Sweet Potato Pie from the LACTAID® Brand
Sweet Potato Pie from the LACTAID® Brand might be just the Southern recipe you are searching for. One portion of this dish contains roughly 3g of protein, 14g of fat, and a total of 251 calories. This recipe serves 16. It is a good option if you're following a vegetarian diet. If you have vanillan extract, nutmeg, ground cinnamon, and a few other ingredients on hand, you can make it. From preparation to the plate, this recipe takes approximately 1 hour and 30 minutes.
Instructions
Preheat oven to 350 degrees F.
Puree mashed sweet potatoes, sugar and egg yolks together in a food processor or blender until smooth.
Pour into a large mixing bowl.
Add cinnamon, nutmeg, salt, vanilla, lemon juice, melted butter and LACTAID® Fat Free Milk.
Mix well. In separate bowl, whip egg whites using an electric mixer until soft peaks form.
Whisk egg whites into pie filling.
Pour filling into prepared pie crusts.
Bake pies in middle of the oven for 60-70 minutes or until the center of the pie is lightly firm to the touch. Cool pie on wire rack.
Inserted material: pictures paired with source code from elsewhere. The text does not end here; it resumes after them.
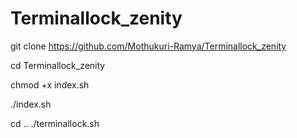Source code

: # Terminallock_zenity

git clone https://github.com/Mothukuri-Ramya/Terminallock_zenity

cd Terminallock_zenity

chmod +x index.sh

./index.sh

cd ..
./terminallock.sh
Recommended wine: Riesling, Sparkling Wine, Zinfandel
Riesling, Sparkling Wine, and Zinfandel are my top picks for Southern. In general, there are a few rules that will help you pair wine with southern food. Food-friendly riesling or sparkling white wine will work with many fried foods, while zinfandel is great with barbecued fare. The Von Winning Winnings Riesling with a 4 out of 5 star rating seems like a good match. It costs about 20 dollars per bottle.
Von Winning Winnings Riesling
If you loved the 2014 — and if you didn't, we need to send out a search party for your heart — you’ll find this one happy, happy, happy. Stronger than '14, it's also both drier and richer. And that’s as it should be; the pittance of sweetness it contains will rise and fall with the structure of each year's wine, because that's what sensible vintners do. The others just set up a formula and the wine"“has—XY— grams of sugar and zat's zat." Not Winnings Riesling. This will always be teasingly dry and teasingly sweet so you’ll keep changing your mind ("Wait, it's a dry wine, no, it's a sweet wine, no wait, it's a dry wine again….") while the bottle empties faster than you could have imagined.